If you decide to put your money to work, there are a variety of investments from which to choose. Here are a few types of investments that you may want to consider:

Low-Risk Investments

Low-risk investments include certificates of deposit (CDs), money market accounts and certain bonds. Because there is very little risk (if any) involved in these investments, they generally have small potential returns. These may be an ideal choice for the risk-averse investor, or if you are looking for a "safe" place to park your money for a limited amount of time.

Retirement Savings

Planning to never retire does not count as a retirement plan. Even if you want to keep working and have no intentions of ever giving up your job, you may unexpectedly be forced into retirement. In short, you need to have a plan. The biggest impact you can have on your retirement savings is to start early, because then your money has time to grow. Einstein called compound interest "the greatest mathematical discovery of all time." With good reason. If you start with a little bit of money, it can grow to a substantial amount by retirement because of the power of compounding.

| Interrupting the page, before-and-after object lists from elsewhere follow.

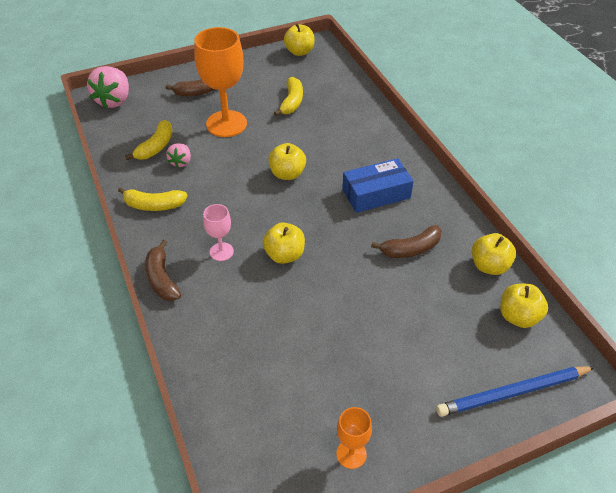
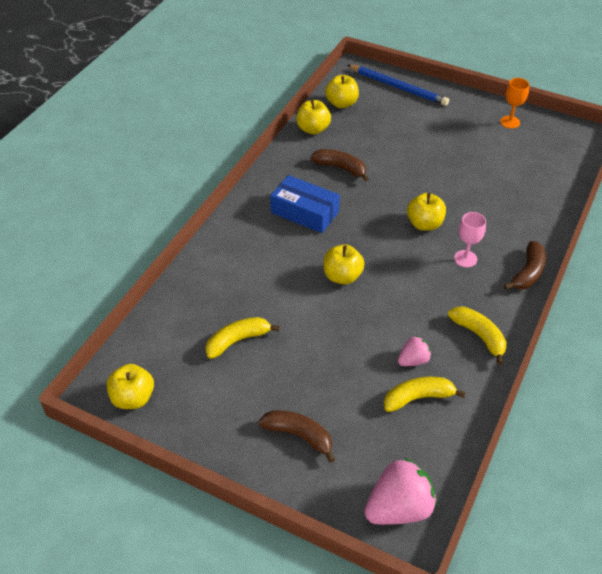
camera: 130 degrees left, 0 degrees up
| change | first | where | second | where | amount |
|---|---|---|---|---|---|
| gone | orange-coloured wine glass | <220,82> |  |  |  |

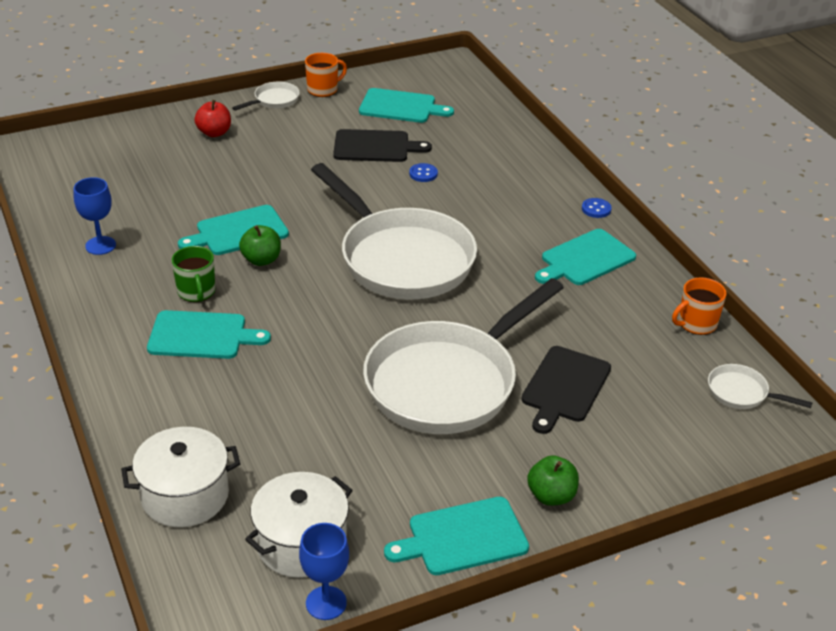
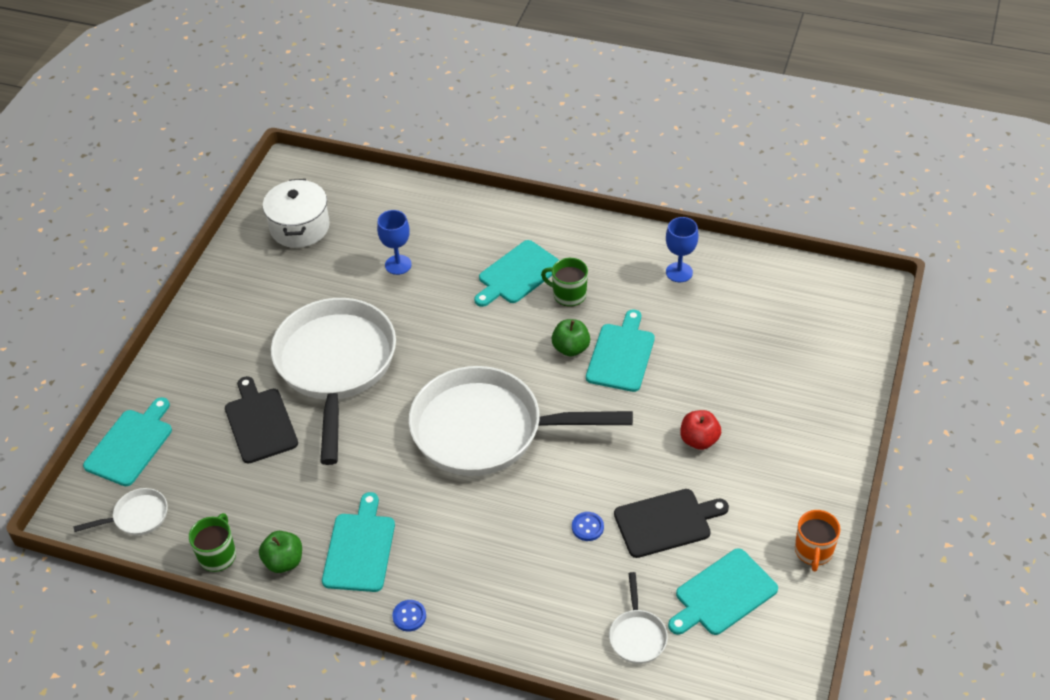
camera: 135 degrees right, 10 degrees up
| change | first | where | second | where | amount |
|---|---|---|---|---|---|
| gone | white cooking pot | <180,477> |  |  |  |
| shifted | scarlet apple | <213,118> |  | <700,430> |  |
| shifted | white pan | <266,96> |  | <638,618> |  |
| shifted | royal blue wine glass | <324,571> |  | <394,242> |  |
| shifted | aqua bread board | <456,536> |  | <127,441> |  |
| shifted | green apple | <553,480> |  | <280,552> |  |
| repainted | orange-coloured coffee mug | <699,306> | green coffee mug | <212,542> |  |
| rotated | black bread board | <382,145> |  | <671,523> | 150 degrees counterclockwise |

Retirement savings include IRAs (Roth and traditional) and employer-sponsored plans such as a 401(k). You may be able to make regular monthly contributions to a retirement savings plan, making it easy to grow your nest egg. If your employer matches contributions to a 401(k) or similar plan, always start by contributing the maximum amount that generates the match. Otherwise, you are giving up free money.

Health Savings Account

With healthcare costs rising, there has been a growing interest in health savings accounts (HSAs). An HAS is an account that allows you to save for qualified medical expenses in conjunction with a high-deductible health plan (HDHP). You can contribute up to a specified limit each year, and the contribution is tax deductible and grows tax-fee. The HSA is a separate account, so even if you switch jobs or health insurance plans, the funds in the HSA are yours to keep and use for qualified medical expenses, also tax-free. For more on the triple tax advantage, see How HSAs Work.

College Savings

Have kids? It's not too early to start saving for college. One method for saving for college is a 529 plan – a tax-advantaged plan that allows families to save for future college expenses. These are typically state-sponsored investment plans, and each state has different requirements and benefits, including tax advantages. Every state has at least one 529 plan, and you do not have to be a resident of the state to invest in its plan. In fact, you could live in Florida, invest in a New York plan and send your child to college in North Carolina.

Higher-Risk Alternatives

Willing to take on more risk? There are dozens of ways to invest money with the expectation of higher (but certainly not guaranteed) returns. Investments include stocks, mutual funds, exchange-traded funds (ETFs), foreign exchange, futures, options and the list goes on and on.

Financial Planning

If you are new to investing, or just not sure what your options are, you may want to invest in a consultation with a qualified financial planner who will be able to offer appropriate suggestions for short-term and long-term investments. You can also fight out about the different tax treatments of various investments, which is an important consideration in any investment strategy.

Budgeting for Investments

If you know at the beginning of the year that you will have some money each month to devote to investments, you can make small investments each month, one large investment at some point during the year, or a combination of both. For example, you may make a single ETF purchase in the beginning of the year, and contribute to your health savings account every month. Or you may decide to wait until you are preparing your taxes to determine how much money to contribute to your IRA. Regardless of your approach, it is important to make decisions – and put them in your budget – so that the money isn't spent on something else.